The Edmonds Woodway Dance Team
By Stephanie Farmer
People often get the impression that certain activities, programs and clubs are overlooked. When most think of high school extracurriculars, their minds go straight to the Friday night football games and cheerleaders dressed in gleaming costumes that dominate modern culture.
However, there is another important group at every football game that rarely receives its time in the limelight: the dance team.
The Edmonds Woodway dance team has been around for more than sixteen years and has been district champions five times in two separate categories.The girls have said that performing often feels like the best part of their dance journey. Their attention grabbing facial expressions and sharp, enthusiastic, movements often sit in stark contrast to the normal, less than ecstatic, emotions that most every high school student goes through.
Everyday, these girls are juggling daily dance practice, which are several hours long, with their honors and IB classes, as well as a host of other clubs and commitments. Junior Haley Rundorff, a co-captain of the EWHS dance team with sophomore Grace Borchert who is now starting her second year on the team answered some questions about the dance team and what they do.
Rundorff is a full IB junior balancing her classes with the dance team as well as studio dance. Both her and Borchert said they rely on the dance team, their teammates and their routine to relieve the stress that many people feel during their high school careers. This stress often is caused by their packed agendas full of physical and mental activities.
This routine often involves a full day of challenging classes. For Rundorff, this is followed by a mere hour to do her homework after which she has dance team practice, a food break and studio dance classes.
It isn’t magic that keeps herself calm and composed, though.
“[Dance] puts extra pressure on you to get something done, but for me I like having that something else. It gives me motivation,” Rundorff said. Borchert agreed and said she wouldn’t be able to get through high school struggles without the friendships she’s made through dance.
It’s easy to tell how close the bonds Borchert and Rundorff formed with their fellow dancers are. “It’s amazing — because it goes all year — that everyday, after school, I’m able to go to a place where I have 20 other girls and close friends that I can talk to… and if I’m having a bad day, they always hype me up and make me feel better,” Borchert said regarding her long-lasting dance friendships.
A normal practice starts with attendance followed by what they call falling in — a process in which the dancers make sure they are ready for the day’s practice. After this comes a vigorous warm up, usually led by the team captain.

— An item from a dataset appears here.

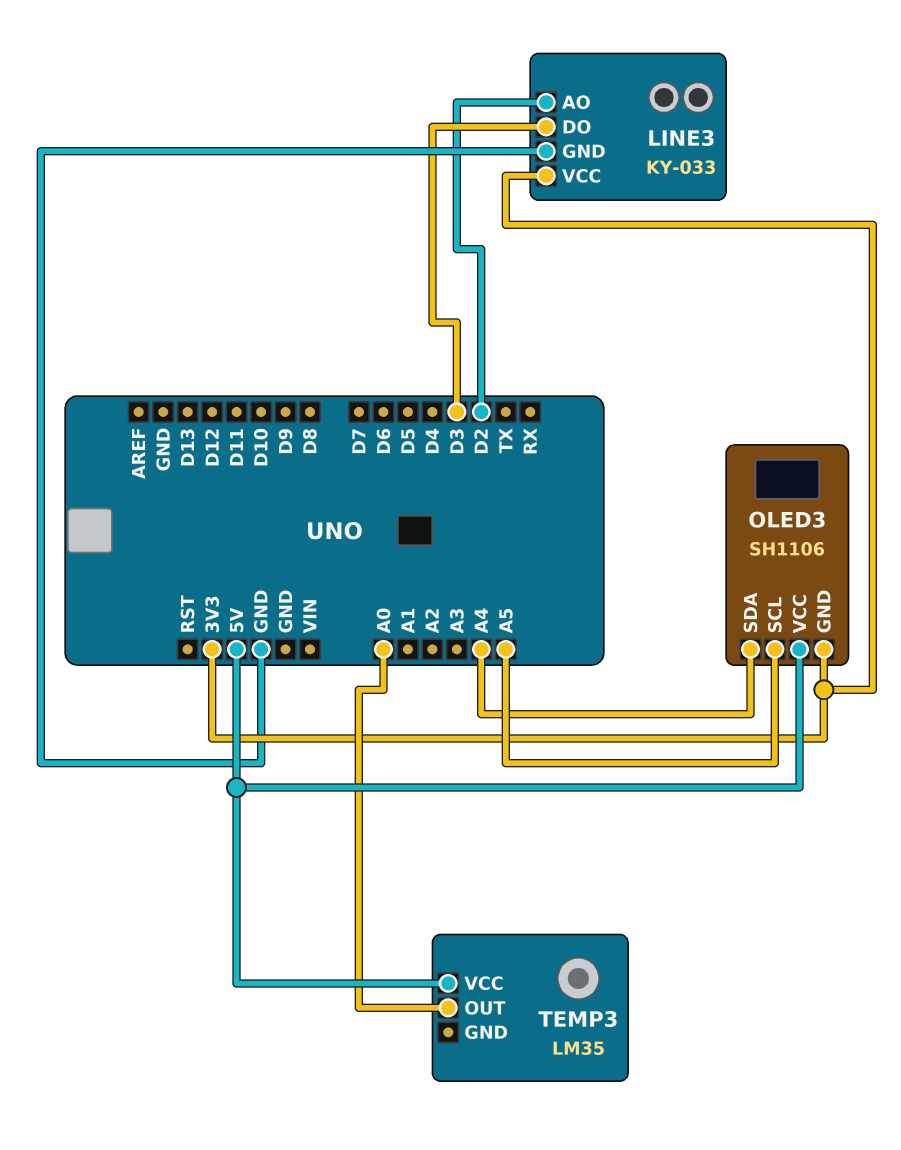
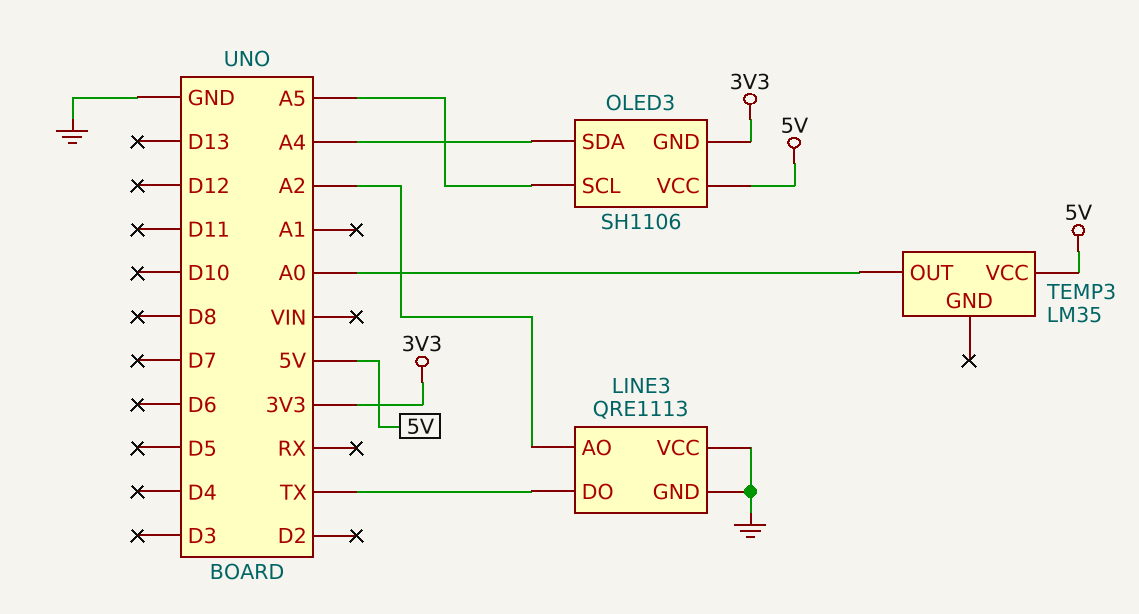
LINE3: KY-033 -> QRE1113
LINE3 pin AO: D2 -> A2
LINE3 pin DO: D3 -> TX
LINE3 pin VCC: 3V3 -> GND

It isn’t difficult to see how hard these girls work; their synchronicity gives their dance a remarkable element of teamwork that does not occur often in most of the dance world.
Anyone at EWHS has probably seen this teamwork in action, whether it’s at an assembly, football game, or even one of their competitions. Many people think that what the dance team does is unique and not fit for the peppy and uniform assemblies, and often times the dancers agree with this. Every dancer on the team knows that what they perform is meant for a competition setting.

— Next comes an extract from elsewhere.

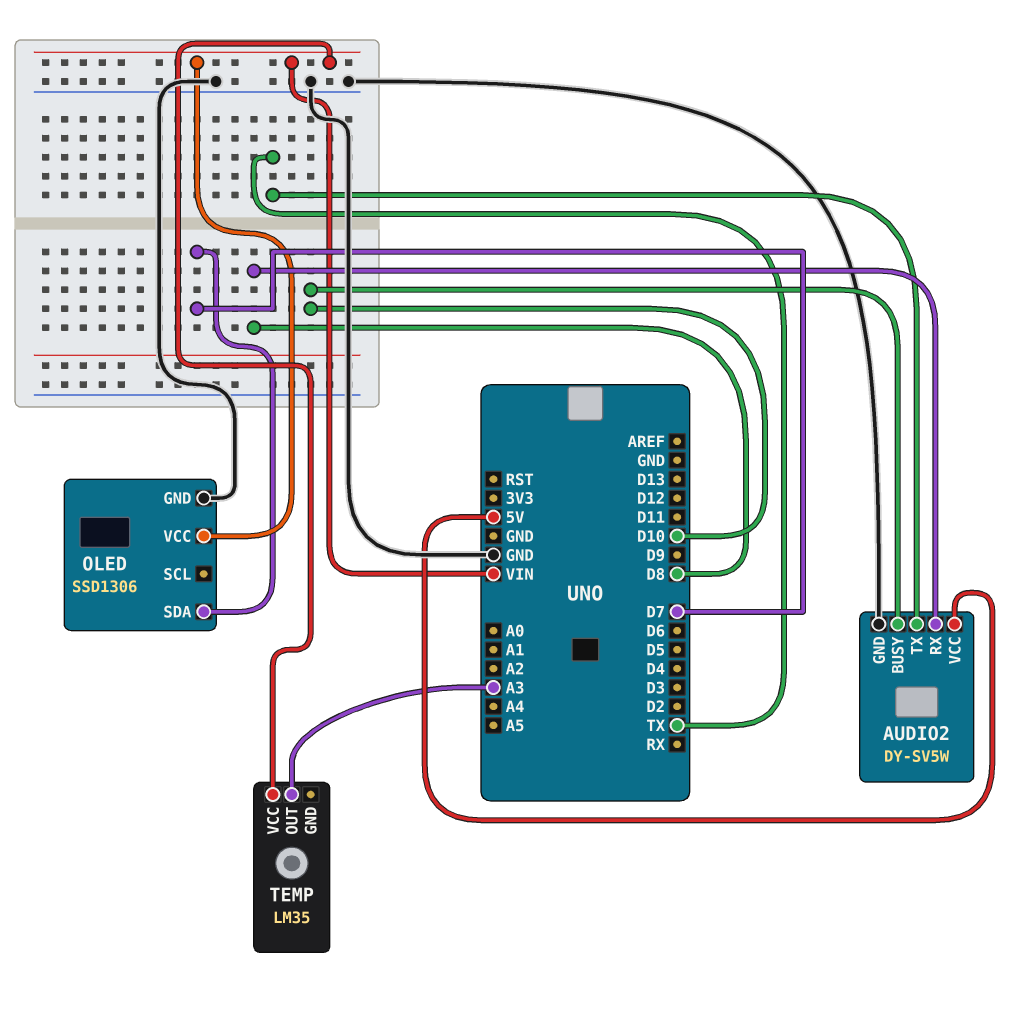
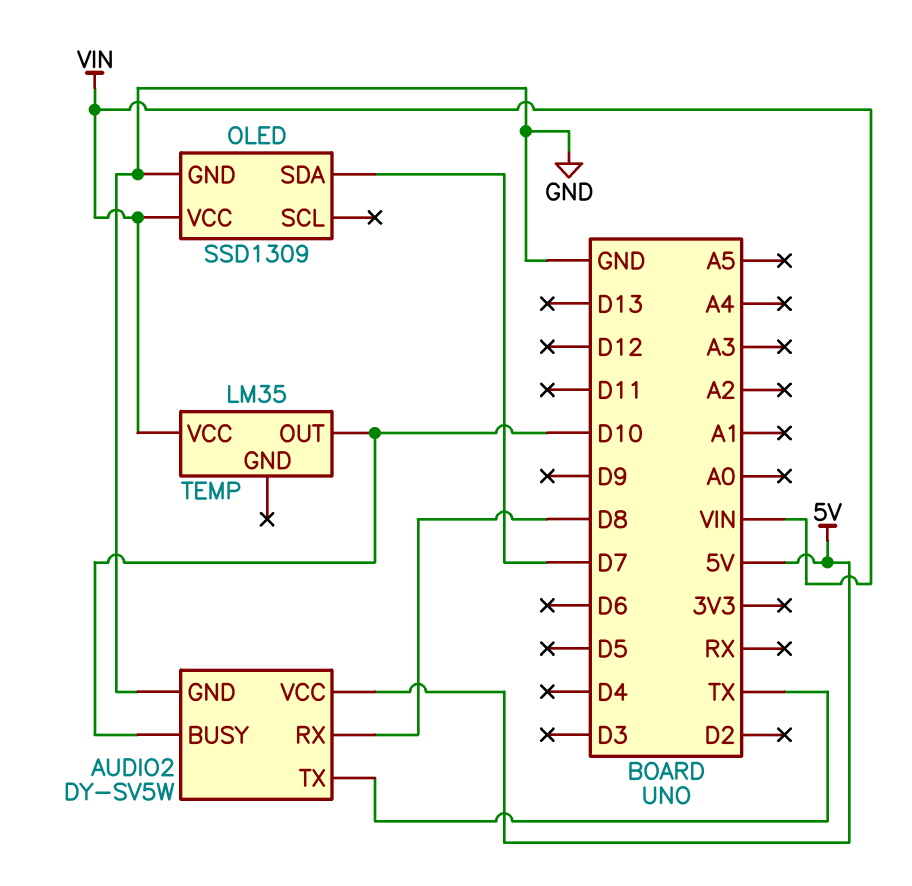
OLED: SSD1306 -> SSD1309
TEMP pin OUT: A3 -> D10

The dance team performs rigorous routines that involve more creative movement-centered pieces, and their stunts often focus on the use of many of the members as opposed to two or three girls, as frequently seen in cheerleading. Their dance styles of hip hop and military, which is similar to drill, are at home in a competition, but they are nonetheless fun and entertaining at football games and assemblies.
Last year, the team was district champions, as it has been for five years in two separate categories. Their choreographer, Lindsay Starr, led them to a series of victories last year, and are gearing up for a routine that will lead them to victory.
In the past, Starr has led an all star hip-hop team to nationals on several different occasions before starting to choreograph for EWHS last year.
“She comes up with so many amazing formations, things you could never dream of in a million years, and so many different ways for people to move,” Borchert said. Starr has helped the girls find their unique niche in the dance world.
These girls give up so much of there to improve their craft, working everyday after school to clean each routine. Each practice, they exert an abundance of energy only to perform for up to three minutes at assemblies, competitions and football games. From here on, take the time to clap for the diligent dance team and appreciate all the work that goes into every short performance.